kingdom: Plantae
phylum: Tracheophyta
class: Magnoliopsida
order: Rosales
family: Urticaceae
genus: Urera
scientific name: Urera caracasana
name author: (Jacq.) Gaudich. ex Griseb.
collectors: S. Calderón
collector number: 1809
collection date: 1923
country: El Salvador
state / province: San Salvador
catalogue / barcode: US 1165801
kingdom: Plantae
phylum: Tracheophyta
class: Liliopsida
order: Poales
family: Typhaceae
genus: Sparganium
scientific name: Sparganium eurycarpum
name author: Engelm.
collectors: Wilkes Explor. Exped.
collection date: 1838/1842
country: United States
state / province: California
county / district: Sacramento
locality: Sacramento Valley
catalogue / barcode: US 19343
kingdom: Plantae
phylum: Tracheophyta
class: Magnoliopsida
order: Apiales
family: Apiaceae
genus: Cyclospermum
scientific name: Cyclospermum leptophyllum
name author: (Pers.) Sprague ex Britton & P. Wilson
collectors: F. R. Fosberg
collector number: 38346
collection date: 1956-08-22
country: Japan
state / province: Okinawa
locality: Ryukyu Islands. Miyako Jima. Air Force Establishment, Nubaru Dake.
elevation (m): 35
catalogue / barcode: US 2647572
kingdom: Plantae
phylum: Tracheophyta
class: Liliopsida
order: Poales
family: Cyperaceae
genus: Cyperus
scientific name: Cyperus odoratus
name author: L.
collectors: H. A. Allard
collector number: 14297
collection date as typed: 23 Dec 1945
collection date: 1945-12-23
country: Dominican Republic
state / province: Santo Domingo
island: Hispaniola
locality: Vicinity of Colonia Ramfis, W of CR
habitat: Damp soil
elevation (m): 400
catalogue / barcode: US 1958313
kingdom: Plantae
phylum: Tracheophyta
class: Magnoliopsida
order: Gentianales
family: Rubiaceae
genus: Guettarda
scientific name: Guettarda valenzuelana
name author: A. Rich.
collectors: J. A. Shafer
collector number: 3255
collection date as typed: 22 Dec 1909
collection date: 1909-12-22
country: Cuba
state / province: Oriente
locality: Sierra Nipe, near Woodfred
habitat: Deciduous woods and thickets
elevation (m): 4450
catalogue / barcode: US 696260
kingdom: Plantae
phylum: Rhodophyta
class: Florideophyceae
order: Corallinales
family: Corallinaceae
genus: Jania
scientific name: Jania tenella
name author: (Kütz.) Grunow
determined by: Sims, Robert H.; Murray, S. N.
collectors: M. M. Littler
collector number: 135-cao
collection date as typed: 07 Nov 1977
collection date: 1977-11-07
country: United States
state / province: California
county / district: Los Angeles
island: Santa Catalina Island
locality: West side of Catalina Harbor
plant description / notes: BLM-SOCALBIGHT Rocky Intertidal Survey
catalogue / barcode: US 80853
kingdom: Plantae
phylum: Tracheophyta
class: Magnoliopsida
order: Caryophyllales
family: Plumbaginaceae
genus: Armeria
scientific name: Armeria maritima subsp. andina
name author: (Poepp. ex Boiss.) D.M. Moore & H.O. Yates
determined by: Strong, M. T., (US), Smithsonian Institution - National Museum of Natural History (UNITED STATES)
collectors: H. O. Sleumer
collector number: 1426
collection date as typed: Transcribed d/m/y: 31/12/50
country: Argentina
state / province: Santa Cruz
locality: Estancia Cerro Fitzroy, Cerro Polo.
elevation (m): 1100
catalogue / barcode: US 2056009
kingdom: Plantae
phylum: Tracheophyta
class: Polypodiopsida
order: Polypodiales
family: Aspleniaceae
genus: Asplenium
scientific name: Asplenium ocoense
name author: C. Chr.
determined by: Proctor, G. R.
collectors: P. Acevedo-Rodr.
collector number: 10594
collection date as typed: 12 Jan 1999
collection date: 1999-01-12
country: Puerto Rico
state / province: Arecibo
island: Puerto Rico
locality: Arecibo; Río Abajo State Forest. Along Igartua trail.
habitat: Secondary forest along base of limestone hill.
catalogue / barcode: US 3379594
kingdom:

What the task asks >> Rewrite every line of the records above as one numbered list, leaving out any blank lines.

The reply >>
1. kingdom: Plantae
2. phylum: Tracheophyta
3. class: Magnoliopsida
4. order: Rosales
5. family: Urticaceae
6. genus: Urera
7. scientific name: Urera caracasana
8. name author: (Jacq.) Gaudich. ex Griseb.
9. collectors: S. Calderón
10. collector number: 1809
11. collection date: 1923
12. country: El Salvador
13. state / province: San Salvador
14. catalogue / barcode: US 1165801
15. kingdom: Plantae
16. phylum: Tracheophyta
17. class: Liliopsida
18. order: Poales
19. family: Typhaceae
20. genus: Sparganium
21. scientific name: Sparganium eurycarpum
22. name author: Engelm.
23. collectors: Wilkes Explor. Exped.
24. collection date: 1838/1842
25. country: United States
26. state / province: California
27. county / district: Sacramento
28. locality: Sacramento Valley
29. catalogue / barcode: US 19343
30. kingdom: Plantae
31. phylum: Tracheophyta
32. class: Magnoliopsida
33. order: Apiales
34. family: Apiaceae
35. genus: Cyclospermum
36. scientific name: Cyclospermum leptophyllum
37. name author: (Pers.) Sprague ex Britton & P. Wilson
38. collectors: F. R. Fosberg
39. collector number: 38346
40. collection date: 1956-08-22
41. country: Japan
42. state / province: Okinawa
43. locality: Ryukyu Islands. Miyako Jima. Air Force Establishment, Nubaru Dake.
44. elevation (m): 35
45. catalogue / barcode: US 2647572
46. kingdom: Plantae
47. phylum: Tracheophyta
48. class: Liliopsida
49. order: Poales
50. family: Cyperaceae
51. genus: Cyperus
52. scientific name: Cyperus odoratus
53. name author: L.
54. collectors: H. A. Allard
55. collector number: 14297
56. collection date as typed: 23 Dec 1945
57. collection date: 1945-12-23
58. country: Dominican Republic
59. state / province: Santo Domingo
60. island: Hispaniola
61. locality: Vicinity of Colonia Ramfis, W of CR
62. habitat: Damp soil
63. elevation (m): 400
64. catalogue / barcode: US 1958313
65. kingdom: Plantae
66. phylum: Tracheophyta
67. class: Magnoliopsida
68. order: Gentianales
69. family: Rubiaceae
70. genus: Guettarda
71. scientific name: Guettarda valenzuelana
72. name author: A. Rich.
73. collectors: J. A. Shafer
74. collector number: 3255
75. collection date as typed: 22 Dec 1909
76. collection date: 1909-12-22
77. country: Cuba
78. state / province: Oriente
79. locality: Sierra Nipe, near Woodfred
80. habitat: Deciduous woods and thickets
81. elevation (m): 4450
82. catalogue / barcode: US 696260
83. kingdom: Plantae
84. phylum: Rhodophyta
85. class: Florideophyceae
86. order: Corallinales
87. family: Corallinaceae
88. genus: Jania
89. scientific name: Jania tenella
90. name author: (Kütz.) Grunow
91. determined by: Sims, Robert H.; Murray, S. N.
92. collectors: M. M. Littler
93. collector number: 135-cao
94. collection date as typed: 07 Nov 1977
95. collection date: 1977-11-07
96. country: United States
97. state / province: California
98. county / district: Los Angeles
99. island: Santa Catalina Island
100. locality: West side of Catalina Harbor
101. plant description / notes: BLM-SOCALBIGHT Rocky Intertidal Survey
102. catalogue / barcode: US 80853
103. kingdom: Plantae
104. phylum: Tracheophyta
105. class: Magnoliopsida
106. order: Caryophyllales
107. family: Plumbaginaceae
108. genus: Armeria
109. scientific name: Armeria maritima subsp. andina
110. name author: (Poepp. ex Boiss.) D.M. Moore & H.O. Yates
111. determined by: Strong, M. T., (US), Smithsonian Institution - National Museum of Natural History (UNITED STATES)
112. collectors: H. O. Sleumer
113. collector number: 1426
114. collection date as typed: Transcribed d/m/y: 31/12/50
115. country: Argentina
116. state / province: Santa Cruz
117. locality: Estancia Cerro Fitzroy, Cerro Polo.
118. elevation (m): 1100
119. catalogue / barcode: US 2056009
120. kingdom: Plantae
121. phylum: Tracheophyta
122. class: Polypodiopsida
123. order: Polypodiales
124. family: Aspleniaceae
125. genus: Asplenium
126. scientific name: Asplenium ocoense
127. name author: C. Chr.
128. determined by: Proctor, G. R.
129. collectors: P. Acevedo-Rodr.
130. collector number: 10594
131. collection date as typed: 12 Jan 1999
132. collection date: 1999-01-12
133. country: Puerto Rico
134. state / province: Arecibo
135. island: Puerto Rico
136. locality: Arecibo; Río Abajo State Forest. Along Igartua trail.
137. habitat: Secondary forest along base of limestone hill.
138. catalogue / barcode: US 3379594
139. kingdom:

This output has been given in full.